[Try it]:
From the lines below, keep only those that contain the word "Energieberater", and copy each one out. Case counts.

[Exercise data]:
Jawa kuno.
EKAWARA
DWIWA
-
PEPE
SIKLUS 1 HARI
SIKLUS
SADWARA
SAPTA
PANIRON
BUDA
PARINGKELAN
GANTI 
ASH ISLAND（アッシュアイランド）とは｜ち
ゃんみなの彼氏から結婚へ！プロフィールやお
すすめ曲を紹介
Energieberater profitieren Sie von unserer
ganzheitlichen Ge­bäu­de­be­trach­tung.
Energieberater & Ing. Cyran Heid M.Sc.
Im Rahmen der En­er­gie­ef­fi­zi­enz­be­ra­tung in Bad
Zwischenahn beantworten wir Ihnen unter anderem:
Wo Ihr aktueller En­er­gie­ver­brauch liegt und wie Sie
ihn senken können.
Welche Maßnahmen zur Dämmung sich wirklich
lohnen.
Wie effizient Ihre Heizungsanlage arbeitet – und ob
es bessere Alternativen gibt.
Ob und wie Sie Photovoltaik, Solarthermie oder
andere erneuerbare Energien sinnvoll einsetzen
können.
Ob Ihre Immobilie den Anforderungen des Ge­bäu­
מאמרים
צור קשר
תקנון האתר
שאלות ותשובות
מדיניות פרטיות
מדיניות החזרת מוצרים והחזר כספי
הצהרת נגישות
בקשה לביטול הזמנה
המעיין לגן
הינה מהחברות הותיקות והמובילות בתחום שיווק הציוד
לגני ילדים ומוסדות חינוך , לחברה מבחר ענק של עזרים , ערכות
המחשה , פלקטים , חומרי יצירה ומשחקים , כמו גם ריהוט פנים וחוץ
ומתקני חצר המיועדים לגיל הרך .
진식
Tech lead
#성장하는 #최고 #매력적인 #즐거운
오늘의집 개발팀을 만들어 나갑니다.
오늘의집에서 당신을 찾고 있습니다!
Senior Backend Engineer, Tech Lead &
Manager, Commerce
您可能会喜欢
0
---
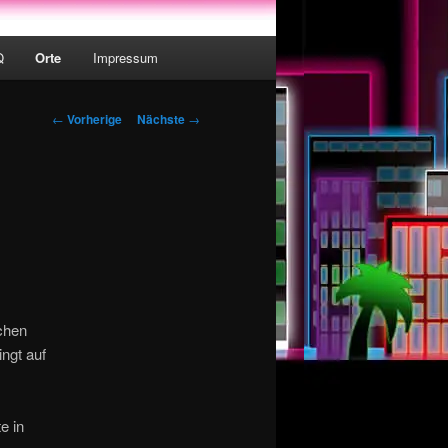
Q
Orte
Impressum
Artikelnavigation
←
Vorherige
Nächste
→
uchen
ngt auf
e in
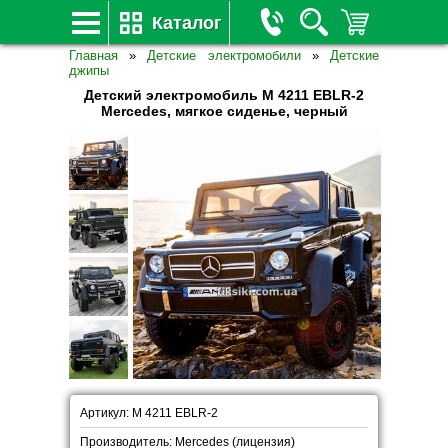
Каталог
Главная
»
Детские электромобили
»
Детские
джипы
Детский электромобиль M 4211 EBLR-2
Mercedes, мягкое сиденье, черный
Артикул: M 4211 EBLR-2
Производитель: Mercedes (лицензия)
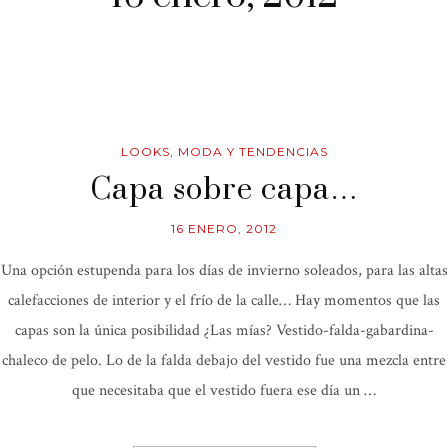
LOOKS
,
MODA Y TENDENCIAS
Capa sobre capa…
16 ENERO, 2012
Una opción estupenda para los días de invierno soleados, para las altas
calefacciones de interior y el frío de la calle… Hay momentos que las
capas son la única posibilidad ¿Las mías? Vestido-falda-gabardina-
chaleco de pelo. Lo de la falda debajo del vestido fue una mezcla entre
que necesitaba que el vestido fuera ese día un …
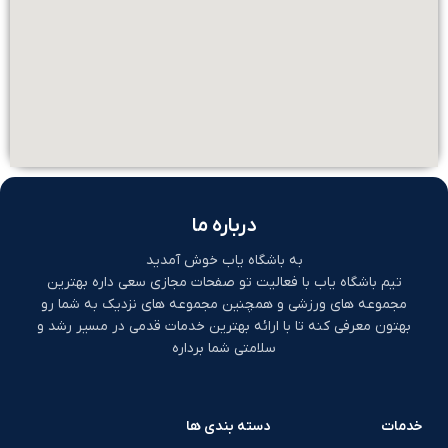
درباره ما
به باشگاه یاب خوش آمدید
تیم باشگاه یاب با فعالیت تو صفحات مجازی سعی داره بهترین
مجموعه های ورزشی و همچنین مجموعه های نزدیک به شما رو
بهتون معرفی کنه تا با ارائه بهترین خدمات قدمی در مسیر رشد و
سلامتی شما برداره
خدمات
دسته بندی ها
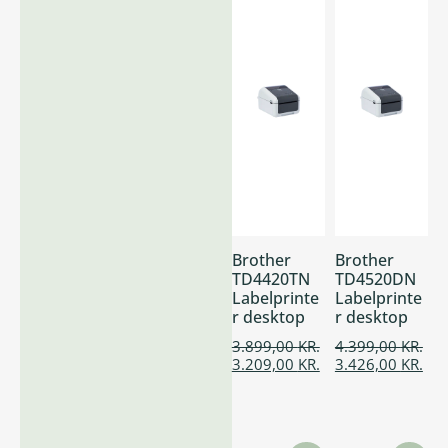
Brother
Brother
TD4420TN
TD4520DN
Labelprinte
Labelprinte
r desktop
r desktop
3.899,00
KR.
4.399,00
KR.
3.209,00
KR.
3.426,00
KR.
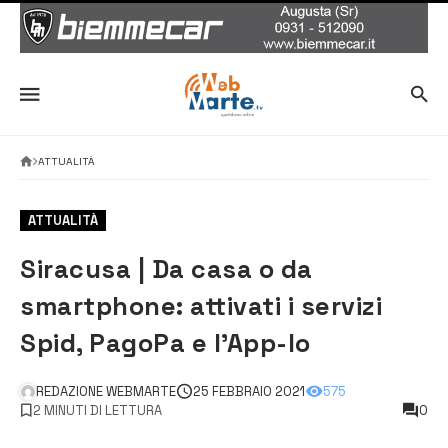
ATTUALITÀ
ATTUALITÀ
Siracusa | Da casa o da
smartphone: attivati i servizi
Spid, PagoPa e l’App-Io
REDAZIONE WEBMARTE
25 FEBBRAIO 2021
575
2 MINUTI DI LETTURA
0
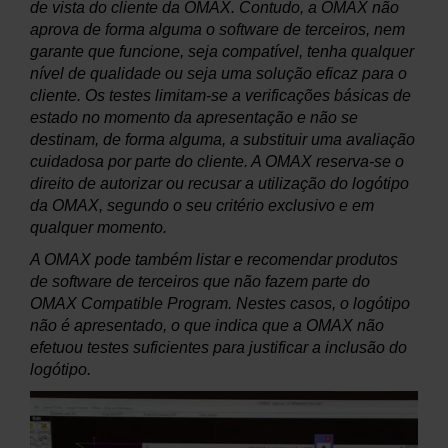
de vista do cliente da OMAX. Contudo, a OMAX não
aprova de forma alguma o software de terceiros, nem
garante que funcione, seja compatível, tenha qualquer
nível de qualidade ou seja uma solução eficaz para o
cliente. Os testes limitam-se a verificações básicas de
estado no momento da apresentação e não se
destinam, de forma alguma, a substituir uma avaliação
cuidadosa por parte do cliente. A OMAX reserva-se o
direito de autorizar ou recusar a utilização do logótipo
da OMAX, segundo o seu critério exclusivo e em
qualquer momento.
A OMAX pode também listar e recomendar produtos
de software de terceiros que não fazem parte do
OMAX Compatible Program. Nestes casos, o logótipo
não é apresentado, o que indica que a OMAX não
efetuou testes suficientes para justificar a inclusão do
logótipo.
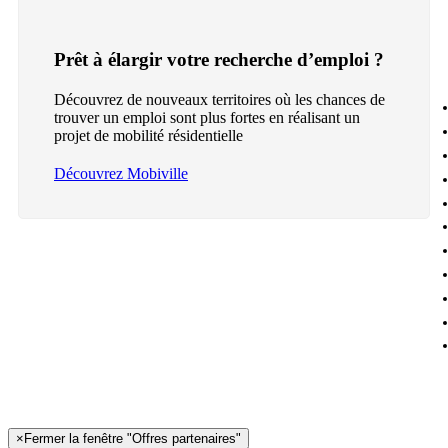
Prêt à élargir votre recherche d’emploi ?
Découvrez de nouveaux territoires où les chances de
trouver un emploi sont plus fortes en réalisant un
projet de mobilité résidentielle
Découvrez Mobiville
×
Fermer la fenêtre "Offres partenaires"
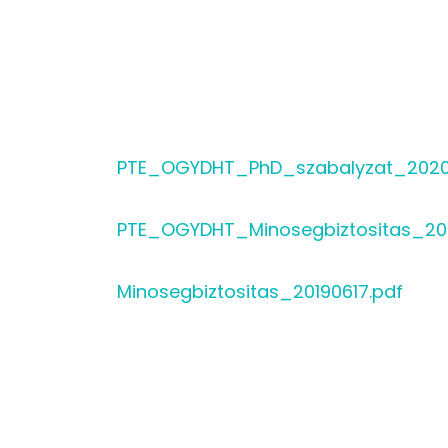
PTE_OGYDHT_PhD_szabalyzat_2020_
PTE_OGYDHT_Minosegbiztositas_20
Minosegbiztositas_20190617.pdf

[Task solution]:
Energieberater profitieren Sie von unserer
Energieberater & Ing. Cyran Heid M.Sc.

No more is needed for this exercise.